Sacrament

Sometimes words are the only things that make sense. One after the other, in a semi-orderly fashion, are they thought of and placed just so on a page in order to convey meaning. Order. Sometimes, yes, words are the only things that are.

It’s a plot that is barren and lonely, to belong to the writing craft, though I’d go so far as to say perhaps every craft has its own particular brand of loneliness. There is a sacred hush to the way one buckles up their boots and gets out into the tough, unyielding ground thatflaxenprint journal pages 3 is a Calling, somehow trying to coax life and nourishment from prospects that have never seemed so slim. But a Calling it is nonetheless, and no amount of running away or skirting around or watering the dry parts or floundering in the mucky parts will change the fact that sometime, eventually, the work will have to be done. And if not by the one who is called to it, then by who?

To most, the word lonely may inspire a feeling of hopelessness, perhaps boredom, and a stifling kind of invisibility cast over them without their consent. Some days, yes, this can be so. But most often I find myself reminded of a particular little creature, a hobbit, resting among a place of specific invisibility, ready to give up his quest and his calling if someone would but ask. And yet, the only one there to ask refuses to take it. Instead, she gives him this token of advice: “This task was appointed to you. If you do not find a way, no one will.” Nestled in this confidence, the little hobbit opts to continue on. Maybe because he’s too small and naïve to understand what his task will cost just yet. Or maybe because he knows, and chooses to be brave. What is bravery, but the selection of terrified grace over safe refusal?

It is the grace that creates warmth within the loneliness. Anyone that has pressed on in the face of monsters, real or imagined, knows this. And it is this grace that leads me to believe the Calling of my particular craft is something to be worked out with fear and trembling. It is no small thing, though I be as insignificant as a hobbit or as invisible as a shielded city, to continually choose “Yes!” over “No.” Even if my yes is muddy, or covered in silt. Even if my yes is only a whisper. Someone wrote once that God speaks in whispers, and I find that comforting. The conviction of a Calling rarely comes in a loud clamoring with many bells and tambourines, though certainly the discovery of one may lead the finder to celebrate in such a manner. The Calling is softer, something unfolding from the soul, holding out a steady hand in an effort to help one’s trembling feet.

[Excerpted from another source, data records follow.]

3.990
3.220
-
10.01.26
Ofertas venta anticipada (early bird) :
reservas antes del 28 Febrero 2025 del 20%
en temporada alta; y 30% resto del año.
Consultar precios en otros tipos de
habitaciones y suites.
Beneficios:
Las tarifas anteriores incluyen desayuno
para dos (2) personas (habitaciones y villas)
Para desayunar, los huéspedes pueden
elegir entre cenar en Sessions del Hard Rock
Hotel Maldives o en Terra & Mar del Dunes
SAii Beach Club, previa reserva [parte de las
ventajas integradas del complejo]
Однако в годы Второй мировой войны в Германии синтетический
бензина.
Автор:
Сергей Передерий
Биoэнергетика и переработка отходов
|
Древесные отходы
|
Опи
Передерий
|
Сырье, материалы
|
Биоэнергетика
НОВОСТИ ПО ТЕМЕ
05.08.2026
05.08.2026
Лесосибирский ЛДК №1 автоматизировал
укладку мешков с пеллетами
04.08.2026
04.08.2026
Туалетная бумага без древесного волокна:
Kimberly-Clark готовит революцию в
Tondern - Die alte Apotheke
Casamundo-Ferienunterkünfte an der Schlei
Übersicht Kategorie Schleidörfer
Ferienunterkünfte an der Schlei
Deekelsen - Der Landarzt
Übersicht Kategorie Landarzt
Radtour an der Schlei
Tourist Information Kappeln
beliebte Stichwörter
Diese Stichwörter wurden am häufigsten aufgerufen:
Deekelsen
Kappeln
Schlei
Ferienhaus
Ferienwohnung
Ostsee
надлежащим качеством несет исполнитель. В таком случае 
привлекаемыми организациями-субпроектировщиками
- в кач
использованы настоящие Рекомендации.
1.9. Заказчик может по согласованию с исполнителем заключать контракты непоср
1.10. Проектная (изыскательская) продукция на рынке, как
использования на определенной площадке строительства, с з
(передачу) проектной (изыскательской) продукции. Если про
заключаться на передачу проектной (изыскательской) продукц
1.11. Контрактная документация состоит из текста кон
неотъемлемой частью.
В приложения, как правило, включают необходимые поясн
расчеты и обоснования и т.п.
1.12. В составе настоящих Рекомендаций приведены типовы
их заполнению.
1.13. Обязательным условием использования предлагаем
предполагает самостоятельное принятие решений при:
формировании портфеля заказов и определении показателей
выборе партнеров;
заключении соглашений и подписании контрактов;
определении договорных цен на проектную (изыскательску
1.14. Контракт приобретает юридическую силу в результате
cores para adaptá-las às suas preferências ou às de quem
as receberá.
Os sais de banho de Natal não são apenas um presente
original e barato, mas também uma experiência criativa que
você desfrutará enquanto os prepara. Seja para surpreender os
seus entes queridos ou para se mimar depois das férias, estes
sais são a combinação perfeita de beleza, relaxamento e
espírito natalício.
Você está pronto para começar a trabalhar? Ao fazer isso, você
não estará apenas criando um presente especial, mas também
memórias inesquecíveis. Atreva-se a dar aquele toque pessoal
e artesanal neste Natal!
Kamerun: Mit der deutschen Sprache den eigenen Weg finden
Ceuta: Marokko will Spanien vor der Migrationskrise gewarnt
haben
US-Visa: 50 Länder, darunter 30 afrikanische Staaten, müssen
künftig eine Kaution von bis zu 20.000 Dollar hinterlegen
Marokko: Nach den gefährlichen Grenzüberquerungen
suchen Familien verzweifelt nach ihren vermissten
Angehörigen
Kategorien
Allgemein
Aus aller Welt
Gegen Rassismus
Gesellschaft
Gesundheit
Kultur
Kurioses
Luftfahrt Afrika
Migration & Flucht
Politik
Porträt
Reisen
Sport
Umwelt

Grabbing that hand is my “yes…” today. Hanging on to that hand is my “Hallelujah!” and taking the first step forward is the sacrament of my worship. I keep writing because I have been given the words, however hard they are to find. I keep writing because it is the small whisper that confirms and refines my heart in the face of uncertainty. Believing that the voice sustaining me finds its origination in a Being far more understanding and at peace than I am, naming word after word onto a sheet of paper begins to look more like a hymn with each line. I could say they tumble across the pages like a fountain, but it’s not just about a fount of blessing anymore. It’s more a font of blessing.